Instructions to follow: How many lines in the data hold the string "Pancreas"? State the number alone.

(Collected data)
"""

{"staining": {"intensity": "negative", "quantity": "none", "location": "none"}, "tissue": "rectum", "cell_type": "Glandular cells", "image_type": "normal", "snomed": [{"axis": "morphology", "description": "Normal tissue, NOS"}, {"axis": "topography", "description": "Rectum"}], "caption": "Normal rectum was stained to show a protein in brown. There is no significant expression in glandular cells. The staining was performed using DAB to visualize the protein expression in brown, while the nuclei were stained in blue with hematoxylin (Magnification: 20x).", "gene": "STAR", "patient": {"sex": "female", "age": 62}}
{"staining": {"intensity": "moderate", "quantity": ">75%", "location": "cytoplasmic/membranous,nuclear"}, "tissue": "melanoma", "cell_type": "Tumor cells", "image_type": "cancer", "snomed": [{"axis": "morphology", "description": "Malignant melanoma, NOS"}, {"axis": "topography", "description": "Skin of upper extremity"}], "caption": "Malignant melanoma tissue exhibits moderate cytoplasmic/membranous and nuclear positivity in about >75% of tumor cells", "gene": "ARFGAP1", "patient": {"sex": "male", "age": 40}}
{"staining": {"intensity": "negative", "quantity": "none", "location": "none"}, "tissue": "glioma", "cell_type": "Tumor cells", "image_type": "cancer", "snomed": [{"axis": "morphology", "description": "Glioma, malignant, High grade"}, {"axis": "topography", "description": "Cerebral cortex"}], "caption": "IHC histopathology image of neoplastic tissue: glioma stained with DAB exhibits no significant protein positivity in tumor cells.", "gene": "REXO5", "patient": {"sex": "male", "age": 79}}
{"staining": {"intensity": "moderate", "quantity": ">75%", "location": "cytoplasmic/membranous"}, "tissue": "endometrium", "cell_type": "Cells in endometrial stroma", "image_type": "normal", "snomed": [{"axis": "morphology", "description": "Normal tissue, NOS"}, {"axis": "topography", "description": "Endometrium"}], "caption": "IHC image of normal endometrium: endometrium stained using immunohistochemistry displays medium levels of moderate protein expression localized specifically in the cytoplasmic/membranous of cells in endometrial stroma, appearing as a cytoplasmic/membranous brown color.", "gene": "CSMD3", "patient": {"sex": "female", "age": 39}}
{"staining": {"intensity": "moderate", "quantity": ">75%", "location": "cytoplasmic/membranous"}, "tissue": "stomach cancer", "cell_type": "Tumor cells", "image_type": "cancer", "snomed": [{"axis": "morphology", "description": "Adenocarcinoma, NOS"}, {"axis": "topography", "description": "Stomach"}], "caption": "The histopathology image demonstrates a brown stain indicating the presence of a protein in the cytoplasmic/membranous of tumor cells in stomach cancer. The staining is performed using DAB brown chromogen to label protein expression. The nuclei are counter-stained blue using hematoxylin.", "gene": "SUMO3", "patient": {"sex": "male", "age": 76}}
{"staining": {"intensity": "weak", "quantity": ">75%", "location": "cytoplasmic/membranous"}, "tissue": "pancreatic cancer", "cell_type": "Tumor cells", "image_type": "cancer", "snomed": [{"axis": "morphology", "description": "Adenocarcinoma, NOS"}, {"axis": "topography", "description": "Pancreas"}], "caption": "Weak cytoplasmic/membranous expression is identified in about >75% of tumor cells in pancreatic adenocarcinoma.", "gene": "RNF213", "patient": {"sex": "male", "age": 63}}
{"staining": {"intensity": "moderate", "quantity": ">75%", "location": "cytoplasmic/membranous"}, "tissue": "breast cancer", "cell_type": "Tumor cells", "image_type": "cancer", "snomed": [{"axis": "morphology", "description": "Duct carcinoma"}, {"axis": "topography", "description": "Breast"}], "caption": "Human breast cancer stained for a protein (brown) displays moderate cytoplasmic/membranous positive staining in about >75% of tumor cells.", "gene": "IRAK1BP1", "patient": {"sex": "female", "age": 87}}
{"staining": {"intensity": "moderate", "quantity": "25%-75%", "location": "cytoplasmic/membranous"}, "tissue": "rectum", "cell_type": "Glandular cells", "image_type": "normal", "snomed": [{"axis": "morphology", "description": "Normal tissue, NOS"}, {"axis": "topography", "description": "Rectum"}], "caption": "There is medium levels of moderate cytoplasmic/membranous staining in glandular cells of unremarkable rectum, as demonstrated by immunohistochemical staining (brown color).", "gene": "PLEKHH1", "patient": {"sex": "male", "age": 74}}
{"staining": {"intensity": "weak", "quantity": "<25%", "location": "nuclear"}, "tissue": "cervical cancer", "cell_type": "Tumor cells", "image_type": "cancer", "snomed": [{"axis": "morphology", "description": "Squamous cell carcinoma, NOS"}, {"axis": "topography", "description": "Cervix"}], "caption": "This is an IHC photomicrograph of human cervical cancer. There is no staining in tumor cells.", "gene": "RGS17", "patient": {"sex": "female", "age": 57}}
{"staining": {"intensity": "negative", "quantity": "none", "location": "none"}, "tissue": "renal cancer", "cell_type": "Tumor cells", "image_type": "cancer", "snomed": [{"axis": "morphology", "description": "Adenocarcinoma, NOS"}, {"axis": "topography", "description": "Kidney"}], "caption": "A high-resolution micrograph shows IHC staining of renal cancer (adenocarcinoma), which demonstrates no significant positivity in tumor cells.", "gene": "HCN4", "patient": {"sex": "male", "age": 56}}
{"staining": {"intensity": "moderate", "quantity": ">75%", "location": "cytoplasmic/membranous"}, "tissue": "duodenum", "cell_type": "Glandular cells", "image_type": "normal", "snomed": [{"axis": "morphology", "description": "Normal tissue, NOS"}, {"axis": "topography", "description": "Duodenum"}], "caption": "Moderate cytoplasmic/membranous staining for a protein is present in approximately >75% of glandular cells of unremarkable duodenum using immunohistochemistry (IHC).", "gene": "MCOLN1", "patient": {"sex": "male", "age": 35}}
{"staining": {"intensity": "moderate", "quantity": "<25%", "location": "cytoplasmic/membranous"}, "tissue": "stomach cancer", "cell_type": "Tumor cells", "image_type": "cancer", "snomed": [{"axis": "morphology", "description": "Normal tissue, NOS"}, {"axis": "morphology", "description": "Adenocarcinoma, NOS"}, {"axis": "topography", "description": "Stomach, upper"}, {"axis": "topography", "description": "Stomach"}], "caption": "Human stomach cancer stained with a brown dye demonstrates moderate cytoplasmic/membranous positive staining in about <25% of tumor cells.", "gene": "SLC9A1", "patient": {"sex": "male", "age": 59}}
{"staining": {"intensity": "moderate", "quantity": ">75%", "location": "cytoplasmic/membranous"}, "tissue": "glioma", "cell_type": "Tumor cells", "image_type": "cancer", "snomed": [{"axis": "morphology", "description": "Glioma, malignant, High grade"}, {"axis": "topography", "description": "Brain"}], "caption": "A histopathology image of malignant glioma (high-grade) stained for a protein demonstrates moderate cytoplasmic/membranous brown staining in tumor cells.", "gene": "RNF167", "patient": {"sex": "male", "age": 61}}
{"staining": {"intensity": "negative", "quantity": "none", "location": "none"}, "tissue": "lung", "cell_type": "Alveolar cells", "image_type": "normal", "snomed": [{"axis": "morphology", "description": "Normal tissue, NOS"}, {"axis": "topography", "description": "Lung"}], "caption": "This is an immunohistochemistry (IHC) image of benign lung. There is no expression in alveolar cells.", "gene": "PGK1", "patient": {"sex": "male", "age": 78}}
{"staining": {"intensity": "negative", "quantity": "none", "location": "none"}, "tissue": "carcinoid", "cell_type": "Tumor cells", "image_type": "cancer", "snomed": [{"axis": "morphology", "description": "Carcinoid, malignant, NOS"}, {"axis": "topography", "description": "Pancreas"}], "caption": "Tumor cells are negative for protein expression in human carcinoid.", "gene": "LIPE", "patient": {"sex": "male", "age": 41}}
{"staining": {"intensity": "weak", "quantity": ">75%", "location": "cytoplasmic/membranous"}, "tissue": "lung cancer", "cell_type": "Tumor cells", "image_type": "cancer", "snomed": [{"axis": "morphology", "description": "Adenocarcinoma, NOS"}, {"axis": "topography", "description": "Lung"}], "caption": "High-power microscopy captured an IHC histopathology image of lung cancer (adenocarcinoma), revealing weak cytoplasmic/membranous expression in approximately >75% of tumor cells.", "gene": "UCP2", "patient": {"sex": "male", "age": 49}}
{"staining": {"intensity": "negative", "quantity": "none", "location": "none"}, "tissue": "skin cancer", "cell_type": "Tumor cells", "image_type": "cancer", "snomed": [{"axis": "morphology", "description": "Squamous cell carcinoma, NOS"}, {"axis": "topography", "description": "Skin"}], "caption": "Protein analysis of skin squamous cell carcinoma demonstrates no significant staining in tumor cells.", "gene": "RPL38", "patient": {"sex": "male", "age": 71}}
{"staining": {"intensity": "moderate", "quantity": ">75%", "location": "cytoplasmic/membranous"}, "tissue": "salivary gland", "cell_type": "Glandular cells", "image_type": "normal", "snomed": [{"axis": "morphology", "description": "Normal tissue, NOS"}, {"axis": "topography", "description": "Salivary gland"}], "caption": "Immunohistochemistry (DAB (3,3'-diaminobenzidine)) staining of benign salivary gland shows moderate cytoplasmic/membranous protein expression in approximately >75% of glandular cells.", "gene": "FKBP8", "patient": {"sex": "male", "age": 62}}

"""

Result of the task: 2